The idea is to build the same kind of maverick image that McCain, with his Straight Talk Express and campaign finance reform crusade, established for himself in 2000. There is some logic to this: Surely, there are a fair number of Republican voters who are bothered by the party's direction these past few years, and even if they're a minority within the party, it's not like anyone else is airing their concerns. Plus, it's a great way to rekindle the media's interest in Huntsman, which seemed to be (finally) waning these past few weeks, especially after his dreary performance at the Aug. 11 GOP debate.
But there are some crucial differences between what McCain did in 2000 (and why he was able to do it) and what Huntsman's strategy is likely to produce.
One is that McCain wasn't actually that far off the GOP reservation. His main break with the GOP establishment was over campaign finance reform, an issue that mattered for nothing to most Republican voters but that mattered a great deal to the party's interest group establishment. To them, McCain's crusade was proof that he wasn't a team player, and they mobilized to stop him once he pulled off his New Hampshire win. Beyond that, McCain presented himself as a devout Reagan/Goldwater conservative. Huntsman, by contrast, now seems to be defining himself mainly as a man who's willing to say the same things about the GOP that Democrats say: It's why the DNC followed up his ABC interview with a glowing press release.
There's also matter of biography. McCain's own heroic personal story meshed neatly with the maverick-warrior image he was trying to create.
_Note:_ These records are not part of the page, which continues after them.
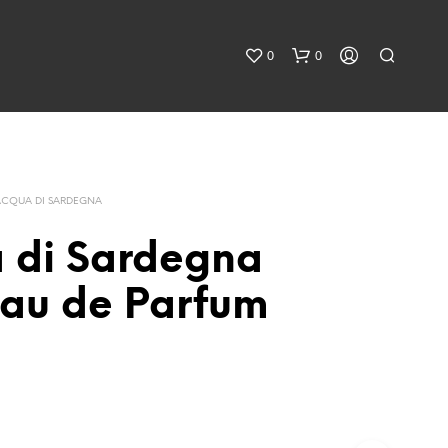
0
0
ACQUA DI SARDEGNA
 di Sardegna
au de Parfum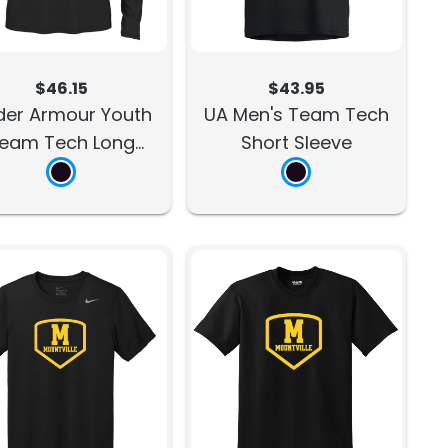
$46.15
$43.95
der Armour Youth
UA Men's Team Tech
eam Tech Long
Short Sleeve
Sleeve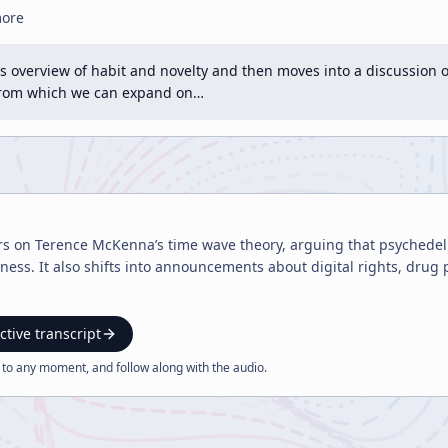
more
s overview of habit and novelty and then moves into a discussion of
from which we can expand on…
rs on Terence McKenna’s time wave theory, arguing that psychedeli
ness. It also shifts into announcements about digital rights, drug
ctive transcript
 to any moment, and follow along with the
audio
.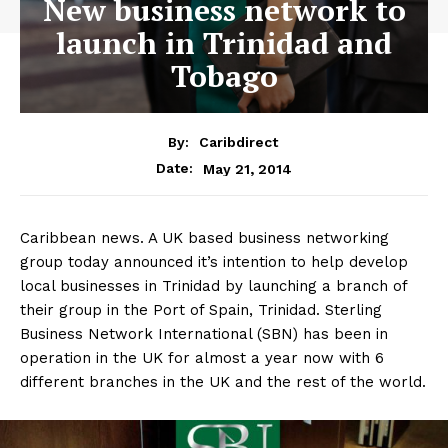
New business network to
launch in Trinidad and
Tobago
By:
Caribdirect
May 21, 2014
Date:
Caribbean news. A UK based business networking
group today announced it’s intention to help develop
local businesses in Trinidad by launching a branch of
their group in the Port of Spain, Trinidad. Sterling
Business Network International (SBN) has been in
operation in the UK for almost a year now with 6
different branches in the UK and the rest of the world.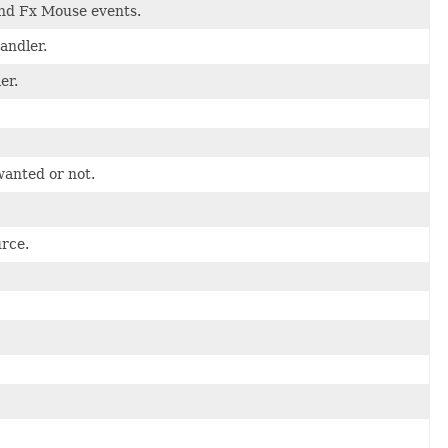
and Fx Mouse events.
andler.
er.
wanted or not.
rce.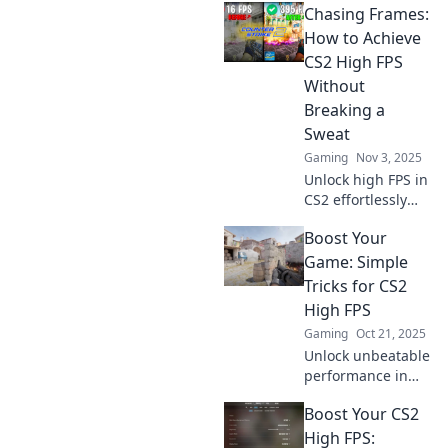
Chasing Frames:
secrets! Boost your
gameplay and
How to Achieve
outshine the
CS2 High FPS
competition today!
Without
Breaking a
Sweat
Gaming
Nov 3, 2025
Unlock high FPS in
CS2 effortlessly
with our ultimate
Boost Your
guide! Discover
simple tips and
Game: Simple
tricks to boost your
Tricks for CS2
gaming
High FPS
experience
Gaming
Oct 21, 2025
without the hassle.
Unlock unbeatable
performance in
CS2 with these
Boost Your CS2
simple FPS-
boosting tricks!
High FPS: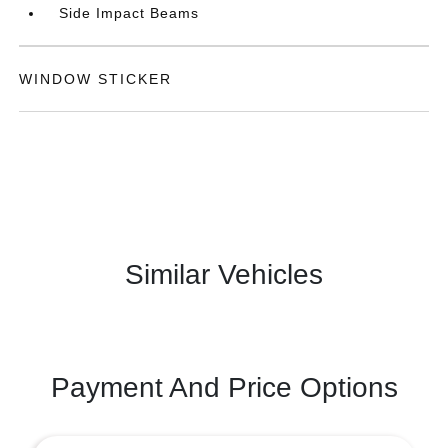
Side Impact Beams
WINDOW STICKER
Similar Vehicles
Payment And Price Options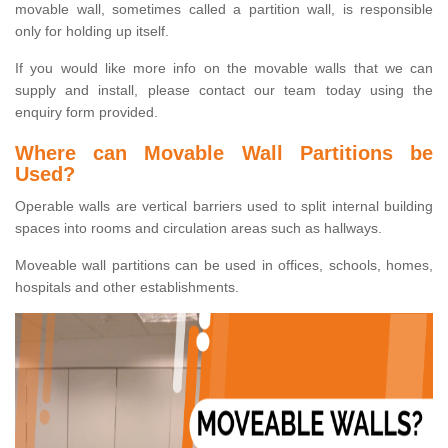
movable wall, sometimes called a partition wall, is responsible
only for holding up itself.
If you would like more info on the movable walls that we can
supply and install, please contact our team today using the
enquiry form provided.
Where can Movable Wall Partitions be
Used?
Operable walls are vertical barriers used to split internal building
spaces into rooms and circulation areas such as hallways.
Moveable wall partitions can be used in offices, schools, homes,
hospitals and other establishments.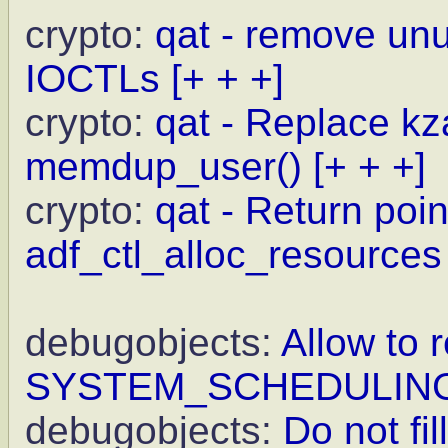
crypto:
qat - remove un
IOCTLs
[+ + +]
crypto:
qat - Replace kz
memdup_user()
[+ + +]
crypto:
qat - Return point
adf_ctl_alloc_resources
debugobjects:
Allow to r
SYSTEM_SCHEDULIN
debugobjects:
Do not fi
Huntsman doesn't have the kind of battle scars that McCain did, and that Republican voters tend to appreciate. Nor does he seem especially skilled at selling his supposed authenticity, another area where McCain (with his everything-on-the-record bull sessions) excelled in 2000.
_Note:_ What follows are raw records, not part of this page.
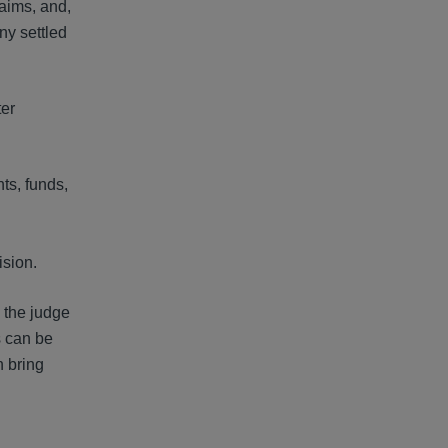
laims, and,
ny settled
ter
ts, funds,
ision.
, the judge
s can be
n bring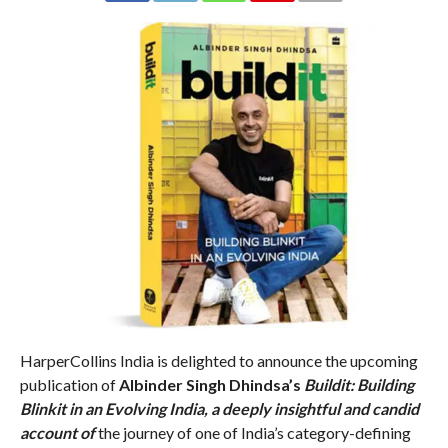
HarperCollins India is delighted to announce the upcoming
publication of
Albinder Singh Dhindsa’s
Buildit: Building
Blinkit in an Evolving India, a deeply insightful and candid
account of
the journey of one of India’s category-defining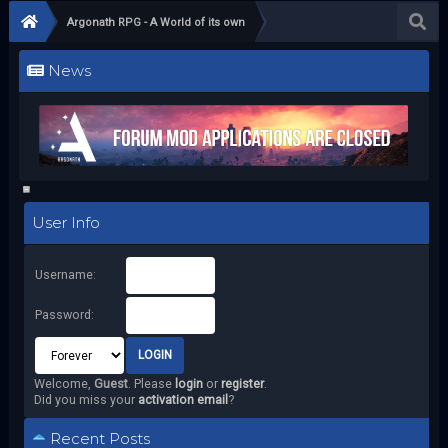
Argonath RPG - A World of its own
News
User Info
Username:
Password:
Welcome,
Guest
. Please
login
or
register
.
Did you miss your
activation email
?
Recent Posts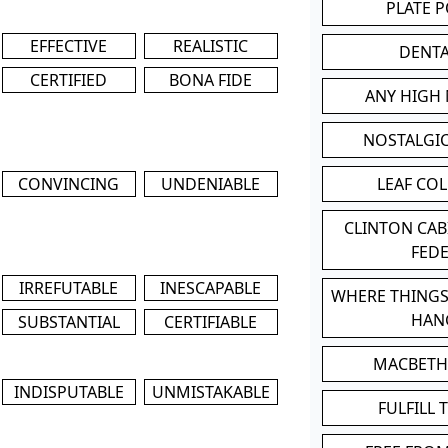
PLATE 
EFFECTIVE
REALISTIC
DENT
CERTIFIED
BONA FIDE
ANY HIGH
NOSTALGI
CONVINCING
UNDENIABLE
LEAF CO
CLINTON CA
FED
IRREFUTABLE
INESCAPABLE
WHERE THINGS
HAN
SUBSTANTIAL
CERTIFIABLE
MACBETH
INDISPUTABLE
UNMISTAKABLE
FULFILL 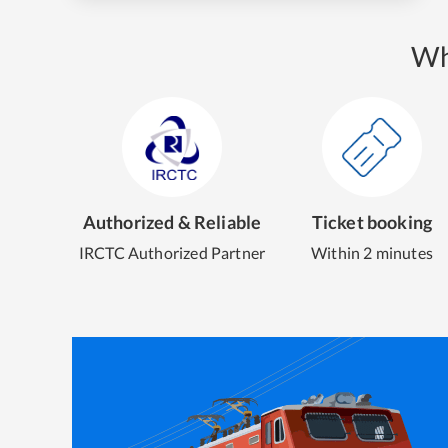
Wh
Authorized & Reliable
Ticket booking
IRCTC Authorized Partner
Within 2 minutes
But the more fundamental problem for Huntsman is that the Republican Party is just in a different place than it was 11 years ago. Ever since Barack Obama was elected, a siege mentality has gripped the GOP. Even Republicans who agree with him on some level are apt to shrug off Huntsman's calls for intraparty soul-searching: There'll be time for that fight after we get the socialist out of the White House, not before.